Chinese corruption busters set sights on Sydney's Killara, despite the denials

China is seeking Australia's help to track down corrupt officials and funds they have hidden in its escalating corruption crackdown.
Its corruption-busters running Operation Fox Hunt have suggested Australia had been a popular safe haven for the funds of the fraudsters.
At the very tip of the epidemic, the Australian Financial Review Weekend has pin-pointed a Sydney couple, Su Guanlin and Qian Yi, the son and daughter in law of a powerful Chinese railway official, Su Shunhu, who was sentenced for corruption by a Beijing court last Friday.
The AFR special investigation of the money transfers between China and Australia cited court documents from the trial, along with property and company searches in Australia, providing the alleged signs of Australia’s status as a favoured destination for the funds of corrupt Chinese officials.

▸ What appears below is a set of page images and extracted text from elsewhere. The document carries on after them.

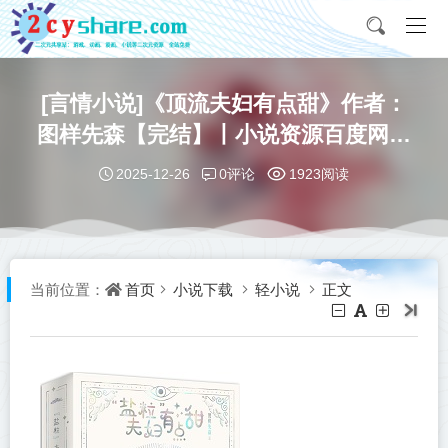
[言情小说]《顶流夫妇有点甜》作者：
图样先森【完结】丨小说资源百度网盘
免费txt下载
0评论
2025-12-26
1923阅读
首页
小说下载
轻小说
正文
当前位置：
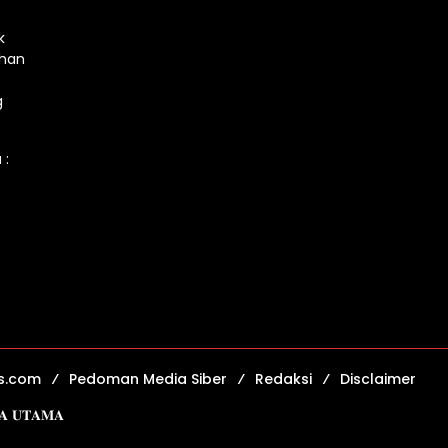
k
ahan
g
 :
s.com
Pedoman Media Siber
Redaksi
Disclaimer
𝐈𝐀 𝐔𝐓𝐀𝐌𝐀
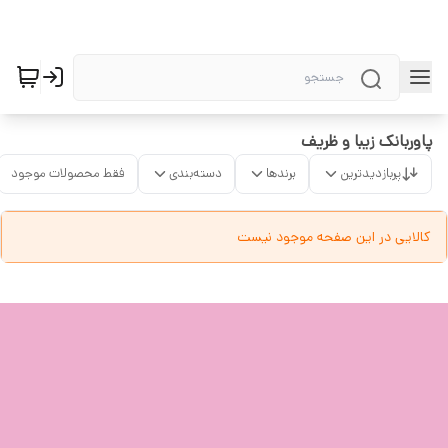
پاوربانک زیبا و ظریف
پربازدیدترین
برندها
دسته‌بندی
فقط محصولات موجود
کالایی در این صفحه موجود نیست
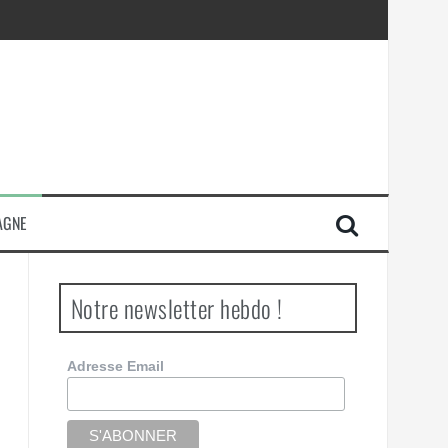
AGNE
Notre newsletter hebdo !
Adresse Email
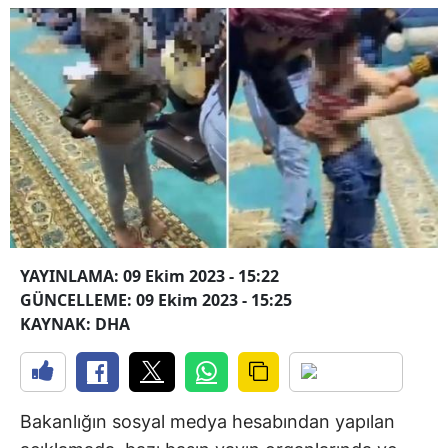
YAYINLAMA: 09 Ekim 2023 - 15:22
GÜNCELLEME: 09 Ekim 2023 - 15:25
KAYNAK: DHA
Bakanlığın sosyal medya hesabından yapılan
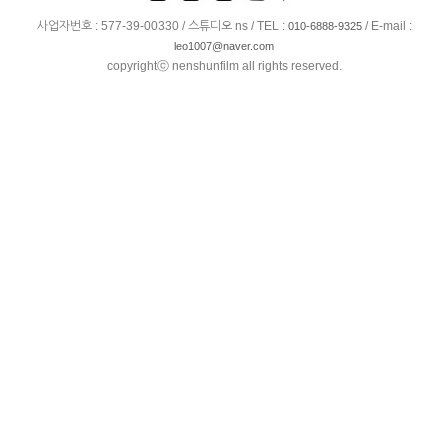
사업자번호 : 577-39-00330 / 스튜디오 ns / TEL :
/ E-mail :
010-6888-9325
leo1007@naver.com
copyrightⓒ nenshunfilm all rights reserved.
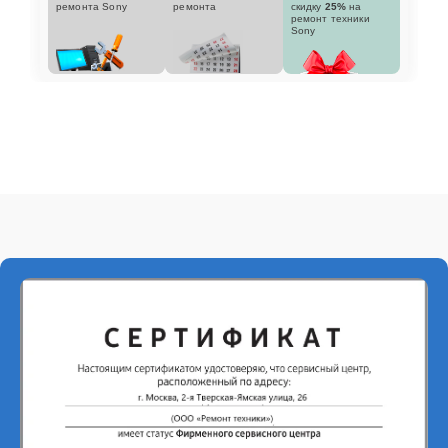
ремонта Sony
ремонта
скидку
25%
на
ремонт техники
Sony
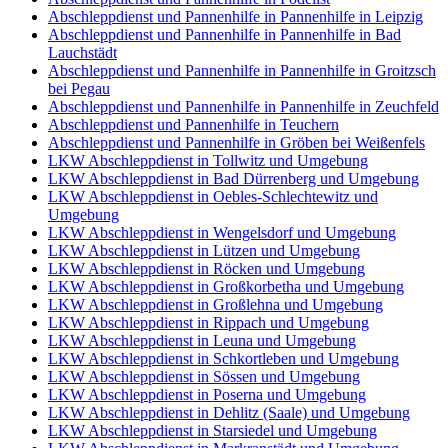
Abschleppdienst und Pannenhilfe in Pannenhilfe in Leipzig
Abschleppdienst und Pannenhilfe in Pannenhilfe in Bad
Lauchstädt
Abschleppdienst und Pannenhilfe in Pannenhilfe in Groitzsch
bei Pegau
Abschleppdienst und Pannenhilfe in Pannenhilfe in Zeuchfeld
Abschleppdienst und Pannenhilfe in Teuchern
Abschleppdienst und Pannenhilfe in Gröben bei Weißenfels
LKW Abschleppdienst in Tollwitz und Umgebung
LKW Abschleppdienst in Bad Dürrenberg und Umgebung
LKW Abschleppdienst in Oebles-Schlechtewitz und
Umgebung
LKW Abschleppdienst in Wengelsdorf und Umgebung
LKW Abschleppdienst in Lützen und Umgebung
LKW Abschleppdienst in Röcken und Umgebung
LKW Abschleppdienst in Großkorbetha und Umgebung
LKW Abschleppdienst in Großlehna und Umgebung
LKW Abschleppdienst in Rippach und Umgebung
LKW Abschleppdienst in Leuna und Umgebung
LKW Abschleppdienst in Schkortleben und Umgebung
LKW Abschleppdienst in Sössen und Umgebung
LKW Abschleppdienst in Poserna und Umgebung
LKW Abschleppdienst in Dehlitz (Saale) und Umgebung
LKW Abschleppdienst in Starsiedel und Umgebung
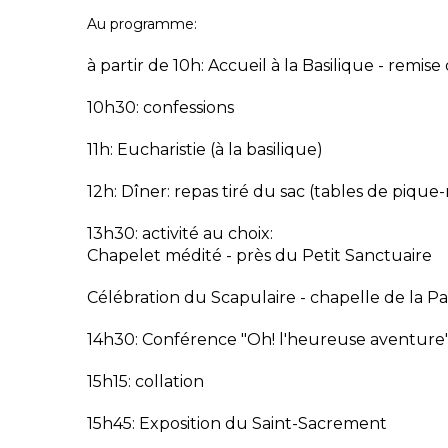
Au programme:
à partir de 10h: Accueil à la Basilique - remise 
10h30: confessions
11h: Eucharistie (à la basilique)
12h: Dîner: repas tiré du sac (tables de pique-
13h30: activité au choix:
Chapelet médité - près du Petit Sanctuaire
Célébration du Scapulaire - chapelle de la Pa
14h30: Conférence "Oh! l'heureuse aventure" -
15h15: collation
15h45: Exposition du Saint-Sacrement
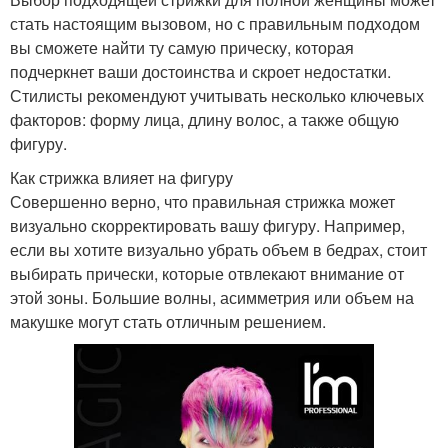
стать настоящим вызовом, но с правильным подходом
вы сможете найти ту самую прическу, которая
подчеркнет ваши достоинства и скроет недостатки.
Стилисты рекомендуют учитывать несколько ключевых
факторов: форму лица, длину волос, а также общую
фигуру.
Как стрижка влияет на фигуру
Совершенно верно, что правильная стрижка может
визуально скорректировать вашу фигуру. Например,
если вы хотите визуально убрать объем в бедрах, стоит
выбирать прически, которые отвлекают внимание от
этой зоны. Большие волны, асимметрия или объем на
макушке могут стать отличным решением.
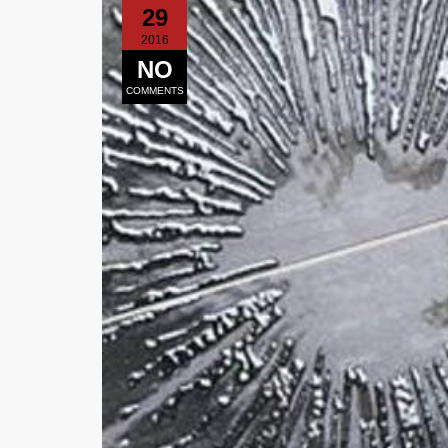
29
2016
NO
COMMENTS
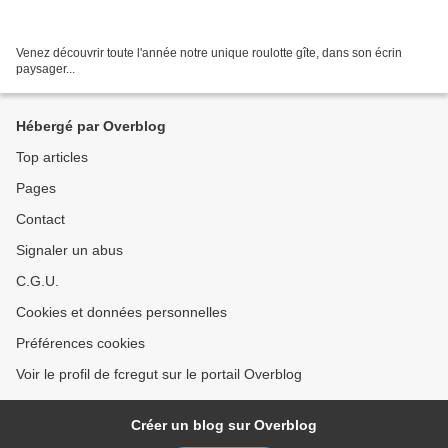
Venez découvrir toute l'année notre unique roulotte gîte, dans son écrin
paysager...
Hébergé par Overblog
Top articles
Pages
Contact
Signaler un abus
C.G.U.
Cookies et données personnelles
Préférences cookies
Voir le profil de fcregut sur le portail Overblog
Créer un blog sur Overblog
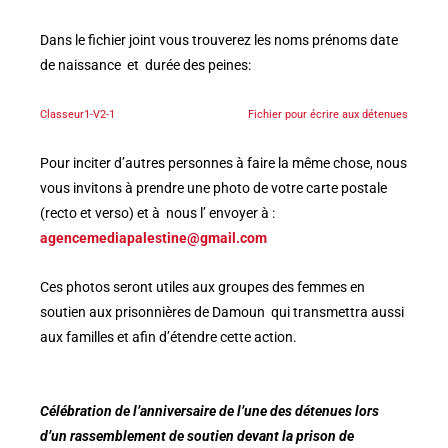
Dans le fichier joint vous trouverez les noms prénoms date
de naissance et durée des peines:
Classeur1-V2-1
Fichier pour écrire aux détenues
Pour inciter d’autres personnes à faire la même chose, nous
vous invitons à prendre une photo de votre carte postale
(recto et verso) et à nous l’ envoyer à :
agencemediapalestine@gmail.com
Ces photos seront utiles aux groupes des femmes en
soutien aux prisonnières de Damoun qui transmettra aussi
aux familles et afin d’étendre cette action.
Célébration de l’anniversaire de l’une des détenues lors
d’un rassemblement de soutien devant la prison de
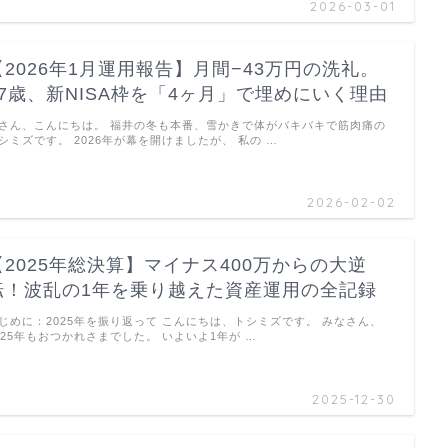
2026-03-01
【2026年1月運用報告】月間−43万円の洗礼。
67歳、新NISA枠を「4ヶ月」で埋めにいく理由
さん、こんにちは。 福井の冬も本番、雪かきで体がバキバキで筋肉痛の
シミズです。 2026年が幕を開けましたが、 私の …
2026-02-02
【2025年総決算】マイナス400万からの大逆
転！波乱の1年を乗り越えた資産運用の全記録
じめに：2025年を振り返って こんにちは、トシミズです。 みなさん、
025年もおつかれさまでした。 いよいよ1年が …
2025-12-30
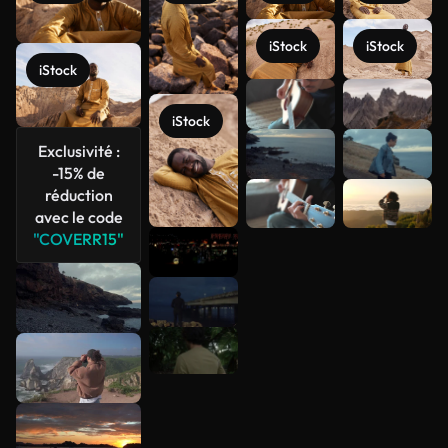
iStock
iStock
iStock
Voir plus
iStock
Exclusivité :
-15% de
réduction
avec le code
"COVERR15"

Court documents obtained by the AFR correspondents Angus Grigg and Lisa Murray in China revealed that $1.19 million was transferred to the local couple's Australian bank accounts between 2008 and early 2010.
The money was wired to Australia from mainland China and Hong Kong in 16 instalments.
The AFR reported the Sydney couple have since bought an extensive property portfolio.
The elder Su's trial concluded when the Secondnd Beijing Intermediate People’s Court sentenced the former deputy director of the transport department within the Ministry of Railways to life in prison after finding him guilty of receiving 25 million yuan ($4.7 million) in bribes.
He was providing preferential access to the rail freight network where demand vastly outstripped supply, leaving loads of coal stranded.
His Sydney-based son and daughter in law paid $1.35 million for a 1950s house in Killara in April last year. The 38 Cook Road, Killara house (pictured above) has remained empty, set for demolition and a $500,000 rebuild.
Property records show the couple also owned a townhouse in Breakfast Point bought for $2.2 million off the plan in 2008 and sold for $2.46 million in April last year.
They are also linked to a $550,000 apartment in Rhodes, which is the registered address for their company, and another $400,000 apartment in the Proximity complex at Wolli Creek, bought off the plan in 2006 for $400,000.
The couple told the AFR Weekend, they were confident the couple’s assets could not be targeted under proceeds of crime laws.
“I don’t think so, because everything we own is in our name,” she said. “Because everything we own here isn’t associated with him, and it’s ours, it has nothing to do with him. He has no association with our home.”
Qian said she worked as an accountant and her husband was employed by wholesale trading company.
The list that Chinese officials are seeking assistance on is topped by Gao Yan, a former provincial governor of Jilin, party secretary of Yunan and former chief executive of State Grid Corp, who is thought to be in Australia.
Caijing, a Chinese business magazine, recently identified Gao has having fled to Australia in 2002 after allegations that he and his son, Gao Xinyuan, reaped millions from a rigged electricity transmission building program.
Caijing’s report also identified Lan Pu, a former deputy mayor of Xiamen, and Tong Yanbai, a former head of the highway bureau in Hunan province, as having fled to Australia in 1999 and 2004 respectively. Their whereabouts are not known.
Liu Tienan, a former vice-minister of the National Development and Reform Commission, was arrested last year with a fake Australian passport and $2 million.
The Washington-based Global Financial Integrity group has estimated that US$2.8 trillion flowed out of China illegally between 2005 and 2011.
The Central Commission for Discipline Inspection, China’s top corruption fighting body, estimates as much as US$1.5 trillion may have been funnelled just this year.
Chinese President Xi Jinping’s crackdown on corruption began in late 2012, with some 180,000 party cadres having been sanctioned, some by execution.